As I get closer to the actual surgery I will let you know more about that--that is another story.  In the meantime, once I got over the good news, I started to think--this wasn't free.  This probably cost a whole bunch of money.  The more I thought about it the more  I began to worry.  Worry is not good for the heart--puts stress on the heart.  Now I am concerned, concerned that the bill is going to kill me!  Just what I need!

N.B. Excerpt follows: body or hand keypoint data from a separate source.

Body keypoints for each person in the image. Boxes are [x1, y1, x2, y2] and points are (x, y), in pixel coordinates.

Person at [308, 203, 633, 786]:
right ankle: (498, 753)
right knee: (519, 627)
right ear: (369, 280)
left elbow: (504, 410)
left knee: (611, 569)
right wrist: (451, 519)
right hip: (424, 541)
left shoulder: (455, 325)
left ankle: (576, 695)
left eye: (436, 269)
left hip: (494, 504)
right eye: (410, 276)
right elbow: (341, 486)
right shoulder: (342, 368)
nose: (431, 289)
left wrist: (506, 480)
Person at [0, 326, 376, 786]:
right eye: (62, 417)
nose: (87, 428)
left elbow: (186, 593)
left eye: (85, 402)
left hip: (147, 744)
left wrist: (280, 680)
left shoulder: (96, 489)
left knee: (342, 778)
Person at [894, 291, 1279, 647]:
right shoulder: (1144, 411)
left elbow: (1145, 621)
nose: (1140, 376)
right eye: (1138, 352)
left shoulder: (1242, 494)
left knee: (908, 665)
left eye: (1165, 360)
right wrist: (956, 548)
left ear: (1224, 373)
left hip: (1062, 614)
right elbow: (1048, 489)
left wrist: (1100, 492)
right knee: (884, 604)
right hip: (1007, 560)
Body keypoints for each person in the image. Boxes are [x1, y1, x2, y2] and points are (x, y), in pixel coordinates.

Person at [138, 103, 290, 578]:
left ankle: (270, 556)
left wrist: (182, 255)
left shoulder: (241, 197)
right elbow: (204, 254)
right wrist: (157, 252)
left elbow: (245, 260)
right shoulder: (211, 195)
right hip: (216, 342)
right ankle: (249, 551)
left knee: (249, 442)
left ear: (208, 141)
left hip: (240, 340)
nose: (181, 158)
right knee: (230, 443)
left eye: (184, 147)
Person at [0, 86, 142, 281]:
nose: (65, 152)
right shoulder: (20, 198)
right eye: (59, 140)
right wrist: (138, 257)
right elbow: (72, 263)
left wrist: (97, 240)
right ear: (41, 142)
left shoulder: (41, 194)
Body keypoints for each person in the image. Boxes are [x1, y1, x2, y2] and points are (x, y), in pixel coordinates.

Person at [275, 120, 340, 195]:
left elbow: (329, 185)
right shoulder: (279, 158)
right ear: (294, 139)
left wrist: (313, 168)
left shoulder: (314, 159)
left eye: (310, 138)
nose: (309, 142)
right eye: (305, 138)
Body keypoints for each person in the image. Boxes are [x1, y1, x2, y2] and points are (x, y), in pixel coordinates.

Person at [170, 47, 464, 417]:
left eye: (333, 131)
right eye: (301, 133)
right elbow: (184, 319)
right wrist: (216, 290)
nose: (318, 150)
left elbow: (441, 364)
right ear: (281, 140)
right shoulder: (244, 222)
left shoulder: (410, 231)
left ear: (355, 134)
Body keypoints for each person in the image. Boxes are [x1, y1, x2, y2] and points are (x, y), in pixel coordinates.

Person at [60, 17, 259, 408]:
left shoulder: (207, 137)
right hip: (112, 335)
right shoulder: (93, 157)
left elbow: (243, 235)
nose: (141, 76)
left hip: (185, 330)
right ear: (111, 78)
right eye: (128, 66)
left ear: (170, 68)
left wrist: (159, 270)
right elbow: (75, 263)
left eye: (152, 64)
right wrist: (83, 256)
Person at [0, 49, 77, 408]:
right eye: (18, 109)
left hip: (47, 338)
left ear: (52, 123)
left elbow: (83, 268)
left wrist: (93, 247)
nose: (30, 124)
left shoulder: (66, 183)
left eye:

It is funny the things that happen on the way to surgery.  We do not always take a straight and narrow path towards our goals--sometimes we have detours that change our lives forever.  Sometimes we get a wake-up.  Sometimes we just get the poop scared out of us.  I thought I was being a good person--a good male--finally agreeing to do what I should have done years ago.  Little did I realize I would have all this extra baggage to drag alone with me to get a simple hernia surgery.  Oh well, if I had only been patient a little longer I might have missed out on all of this fun.  You know, I am getting too old for all of this stuff!  If anything else happens, well, I don't know . . . maybe like Fred Sanford on Sanford and Son my reaction will be:

It's the BIG one, Martha!

Of course I haven't got the bill yet, so you never know!  But, in all honesty, I doubt it.  The doctor said I have a 100 percent healthy heart.  The container may be a little rough, but its what's inside counts and it is good.  For all the prayers and support I thank everyone.  Yep, some funny things can happen on the way to surgery!